Tydzień temu zajrzała do nas na chwilę Marysia.
Przyjechała do Warszawy z okazji pożegnania Uli,
która odeszła na emeryturę.
Pełna komitywa z Babcią Jadzią.
Pierwszy raz widzę Dominikę pokonującą większe odległości.
Pstryk! I nic się nie dzieje!
Czekamy na windę.
Pogoda dopisała.
Dominika uwielbia spacery.
Nie przeszkadzało jej, ze siedzi w wózku.
Słonko dawało po oczach.
W końcu udało jej się zasnąć.
Kiedy pierwszy głód został zaspokojony,
Domi dostała łyżkę do ręki,
dzięki czemu zupę udało się zjeść do końca.
Domi, najwyraźniej, sprawdza w kalendarzu
dzisiejszych solenizantów. Dzisiaj imieniny Tadeusza.
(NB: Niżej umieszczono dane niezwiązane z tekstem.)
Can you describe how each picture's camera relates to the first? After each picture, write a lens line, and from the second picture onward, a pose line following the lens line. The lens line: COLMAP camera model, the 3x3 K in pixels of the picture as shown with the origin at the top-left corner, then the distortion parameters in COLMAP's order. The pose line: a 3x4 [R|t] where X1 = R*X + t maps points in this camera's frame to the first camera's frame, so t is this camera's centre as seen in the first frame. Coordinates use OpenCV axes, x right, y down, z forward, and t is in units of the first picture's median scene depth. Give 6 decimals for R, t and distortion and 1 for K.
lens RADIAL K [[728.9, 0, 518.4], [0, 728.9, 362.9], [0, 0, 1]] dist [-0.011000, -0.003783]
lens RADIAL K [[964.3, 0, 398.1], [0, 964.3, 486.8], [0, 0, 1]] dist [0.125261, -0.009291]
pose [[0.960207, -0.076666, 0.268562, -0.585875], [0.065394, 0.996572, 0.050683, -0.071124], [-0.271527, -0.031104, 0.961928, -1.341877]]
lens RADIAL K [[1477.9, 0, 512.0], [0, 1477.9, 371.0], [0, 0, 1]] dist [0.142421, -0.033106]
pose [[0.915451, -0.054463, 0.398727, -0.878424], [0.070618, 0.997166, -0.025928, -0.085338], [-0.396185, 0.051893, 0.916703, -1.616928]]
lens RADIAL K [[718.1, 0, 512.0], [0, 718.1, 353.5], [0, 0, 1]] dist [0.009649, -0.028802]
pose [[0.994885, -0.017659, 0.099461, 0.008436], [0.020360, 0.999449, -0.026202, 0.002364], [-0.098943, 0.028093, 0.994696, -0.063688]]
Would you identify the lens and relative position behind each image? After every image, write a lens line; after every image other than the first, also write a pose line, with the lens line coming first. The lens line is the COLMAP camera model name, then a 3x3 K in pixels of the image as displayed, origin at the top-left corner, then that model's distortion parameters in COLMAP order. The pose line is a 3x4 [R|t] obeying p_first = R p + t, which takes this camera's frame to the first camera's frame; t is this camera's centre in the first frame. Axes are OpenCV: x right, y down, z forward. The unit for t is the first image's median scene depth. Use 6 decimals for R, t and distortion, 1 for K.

Tak miał na imię pradziadek Dominiki.
Dzisiaj zadowoliła się wchodzeniem tylko na jeden schodek.
Pozwoliła rodzicom w spokoju zjeść obiad.
Placki kartoflane jej nie smakowały.
Zakochany Tata.
Ulubiona zabawa Dominiki.
Tomek poi dziecko - wyjaśniam co tu się dzieje, bo wygląda to groźnie.